Hi there, those any of you have some ideas about this one?

[Orizom]

I need to proof that given [imath]( u, v, w)[/imath] [imath]\in \mathbb{R}[/imath] basis of [imath]\mathbb{R}^3[/imath]
Then [imath](u \wedge v, u \wedge w, v \wedge w)[/imath] is basis in [imath]\mathbb{R}^3[/imath]
Thank you and sorry for the poor English

 

[blamocur]

Assuming that [imath]\wedge[/imath] stands for the exterior product you can map [imath]u\wedge v[/imath] to the vector product of [imath]u,v[/imath] in [imath]\mathbb R^3[/imath]

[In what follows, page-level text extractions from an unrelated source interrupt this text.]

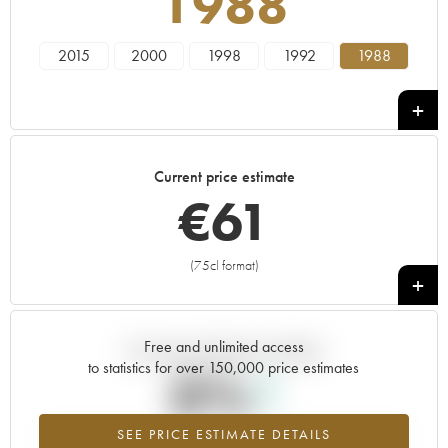
1988
2015
2000
1998
1992
1988
Current price estimate
€
61
(75cl format)
+
Free and unlimited access
Current trend of price estimate
to statistics for over 150,000 price estimates
0%
SEE PRICE ESTIMATE DETAILS
Highest trend for the 1988 vintage from 2026 in relation to 2025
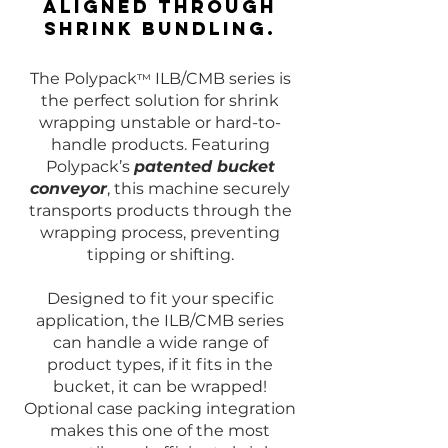
aligned through
shrink bundling.
The Polypack
ILB/CMB series is
™
the perfect solution for shrink
wrapping unstable or hard-to-
handle products. Featuring
Polypack’s
patented bucket
conveyor
, this machine securely
transports products through the
wrapping process, preventing
tipping or shifting.
Designed to fit your specific
application, the ILB/CMB series
can handle a wide range of
product types, if it fits in the
bucket, it can be wrapped!
Optional case packing integration
makes this one of the most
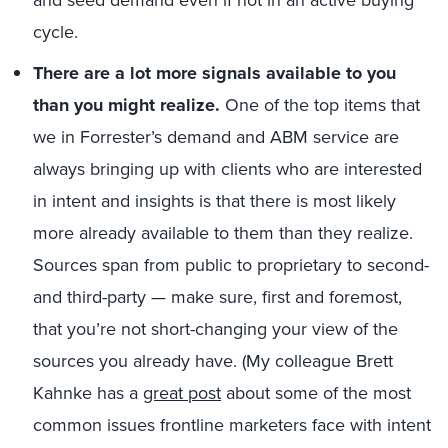
cycle.
There are a lot more signals available to you
than you might realize.
One of the top items that
we in Forrester’s demand and ABM service are
always bringing up with clients who are interested
in intent and insights is that there is most likely
more already available to them than they realize.
Sources span from public to proprietary to second-
and third-party — make sure, first and foremost,
that you’re not short-changing your view of the
sources you already have. (My colleague Brett
Kahnke has a
great post
about some of the most
common issues frontline marketers face with intent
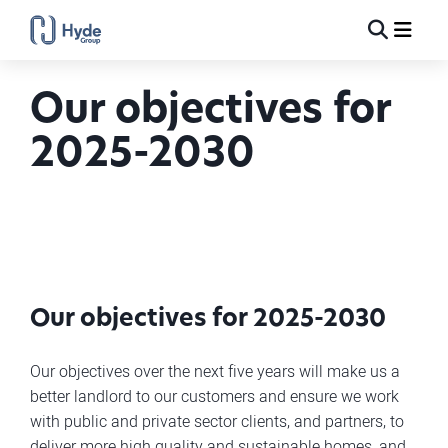
Toggle
Ma
Search
Our objectives for
2025-2030
Our objectives for 2025-2030
Our objectives over the next five years will make us a
better landlord to our customers and ensure we work
with public and private sector clients, and partners, to
deliver more high quality and sustainable homes, and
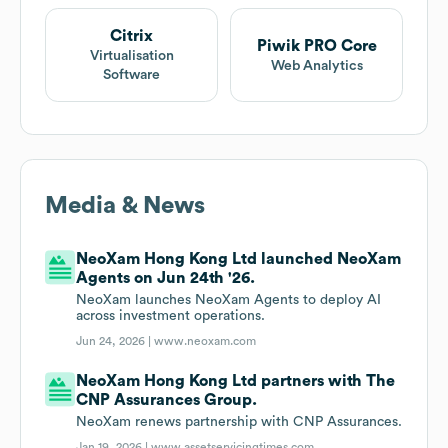
Citrix
Piwik PRO Core
Virtualisation
Web Analytics
Software
Media & News
NeoXam Hong Kong Ltd launched NeoXam
Agents on Jun 24th '26.
NeoXam launches NeoXam Agents to deploy AI
across investment operations.
Jun 24, 2026 |
www.neoxam.com
NeoXam Hong Kong Ltd partners with The
CNP Assurances Group.
NeoXam renews partnership with CNP Assurances.
Jan 19, 2026 |
www.assetservicingtimes.com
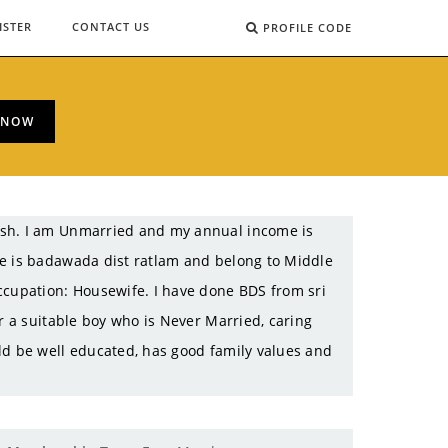
ISTER
CONTACT US
PROFILE CODE
 NOW
esh. I am Unmarried and my annual income is
ce is badawada dist ratlam and belong to Middle
ccupation: Housewife. I have done BDS from sri
r a suitable boy who is Never Married, caring
ld be well educated, has good family values and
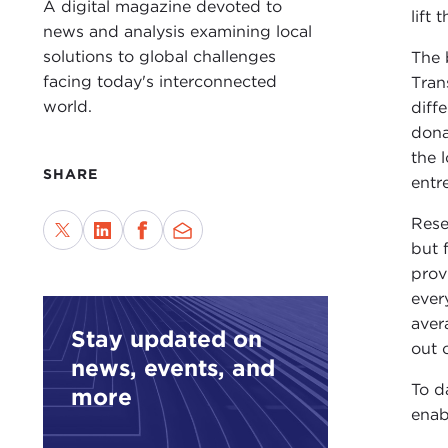
A digital magazine devoted to
lift
news and analysis examining local
solutions to global challenges
The 
facing today's interconnected
Tran
world.
diffe
dona
the 
SHARE
entr
Rese
but 
prov
ever
aver
Stay updated on
out 
news, events, and
To d
more
enab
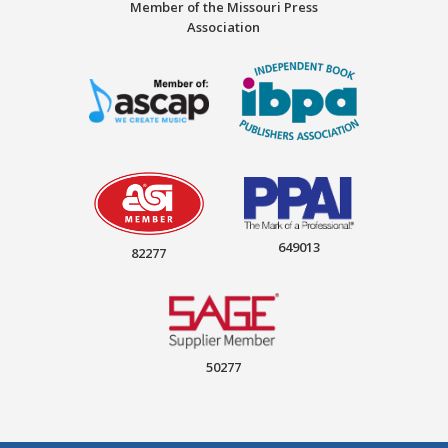
Member of the Missouri Press
Association
649013
82277
50277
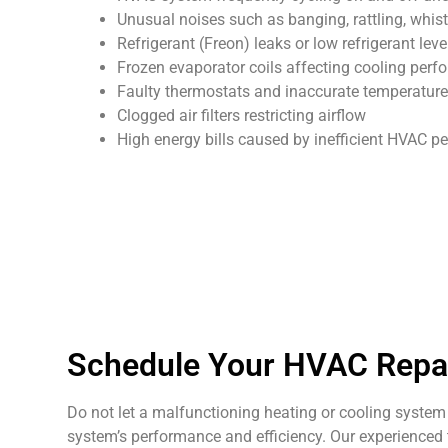
Unusual noises such as banging, rattling, whist
Refrigerant (Freon) leaks or low refrigerant leve
Frozen evaporator coils affecting cooling per
Faulty thermostats and inaccurate temperature
Clogged air filters restricting airflow
High energy bills caused by inefficient HVAC 
Schedule Your HVAC Repair
Do not let a malfunctioning heating or cooling system 
system’s performance and efficiency. Our experienced t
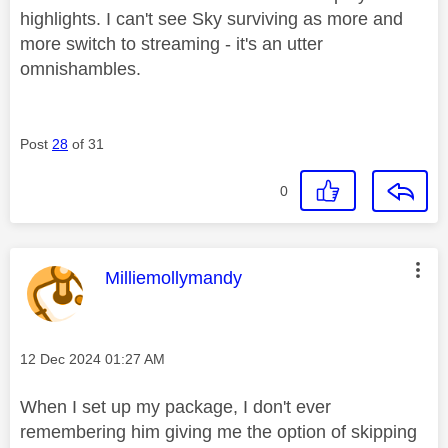
highlights. I can't see Sky surviving as more and
more switch to streaming - it's an utter
omnishambles.
Post
28
of 31
0
This message was authored by:
Milliemollymandy
Message posted on
‎12 Dec 2024
01:27 AM
When I set up my package, I don't ever
remembering him giving me the option of skipping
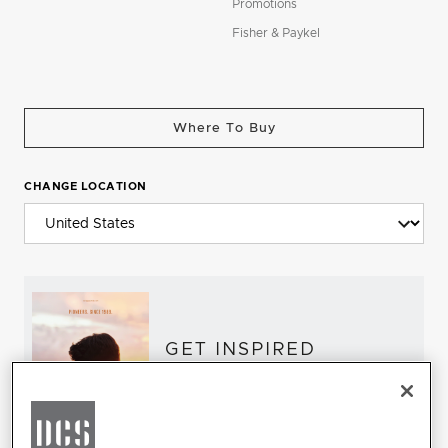
Promotions
Fisher & Paykel
Where To Buy
CHANGE LOCATION
GET INSPIRED
Download the DCS Brochure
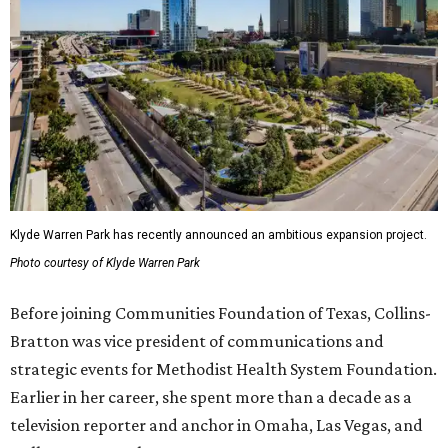
Klyde Warren Park has recently announced an ambitious expansion project.
Photo courtesy of Klyde Warren Park
Before joining Communities Foundation of Texas, Collins-
Bratton was vice president of communications and
strategic events for Methodist Health System Foundation.
Earlier in her career, she spent more than a decade as a
television reporter and anchor in Omaha, Las Vegas, and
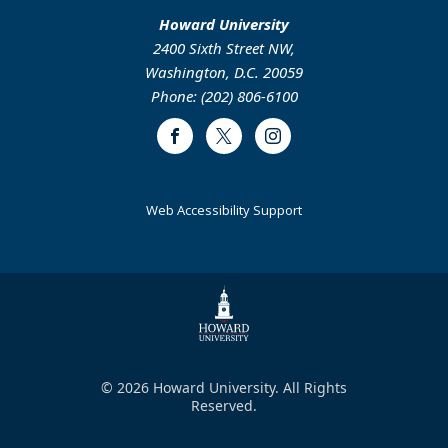
Howard University
2400 Sixth Street NW,
Washington, D.C. 20059
Phone: (202) 806-6100
Facebook
Twitter
Instagram
Web Accessibility Support
© 2026 Howard University. All Rights
Reserved.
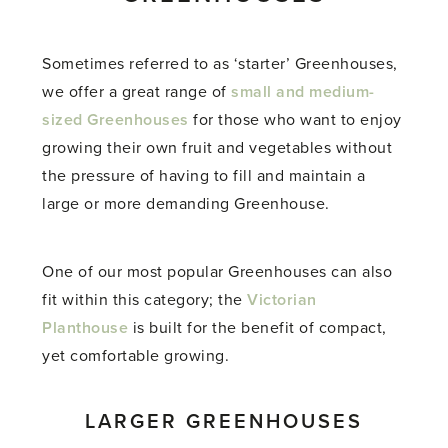
Sometimes referred to as ‘starter’ Greenhouses,
we offer a great range of
small and medium-
sized Greenhouses
for those who want to enjoy
growing their own fruit and vegetables without
the pressure of having to fill and maintain a
large or more demanding Greenhouse.
One of our most popular Greenhouses can also
fit within this category; the
Victorian
Planthouse
is built for the benefit of compact,
yet comfortable growing.
LARGER GREENHOUSES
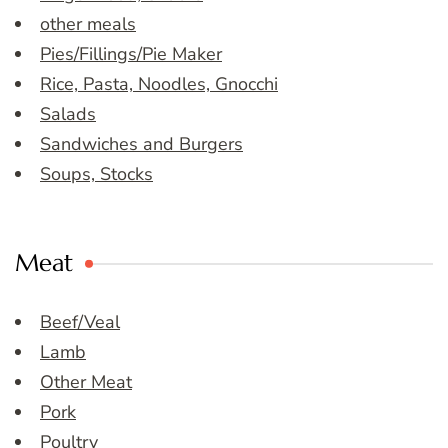
other meals
Pies/Fillings/Pie Maker
Rice, Pasta, Noodles, Gnocchi
Salads
Sandwiches and Burgers
Soups, Stocks
Meat
Beef/Veal
Lamb
Other Meat
Pork
Poultry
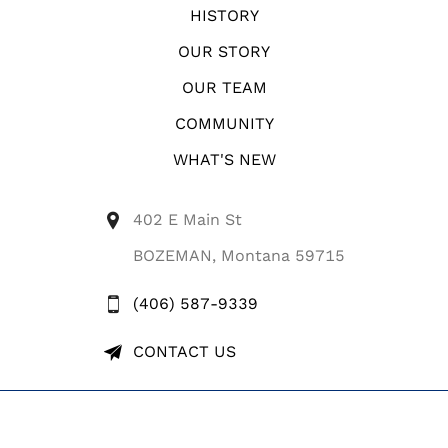
HISTORY
OUR STORY
OUR TEAM
COMMUNITY
WHAT'S NEW
402 E Main St
BOZEMAN, Montana 59715
(406) 587-9339
CONTACT US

Exterior algebra - Wikipedia

en.wikipedia.org

Cross product - Wikipedia

en.wikipedia.org

 

[Orizom]

Yes, sorry! the [math]\wedge[/math] stands for vector product, so if I know that (u, v, w) is a basis of R^3 then that their vector product is a another basis of R^3. I think I have to work with the fact that the vector product is orthogonal to both the vectors, and so I'll have another triplet linearly indipendent vectors... I think I'm missing something

 

[blamocur]

I think it can be proved by contradiction: assume that vector products don't form a basis and thus are linearly dependent.
Can you use the fact that vectors [imath]x,y,z[/imath] are linearly independent if and only if [imath]x\cdot y\wedge z \neq 0[/imath], where [imath]\cdot[/imath] is used for dot product ?

 

[Orizom]

Yes I was thinking about the mixed product too, yet is still difficut to make a relationship between the two

 

[blamocur]

Next hint: if the vector products do not form a basis then for some [imath]a,b,c[/imath] we have [imath]a u\wedge v + b u\wedge w + c v\wedge w =[/imath], where at least one member of [imath](a,b,c)[/imath] is non-zero.
Is this helpful?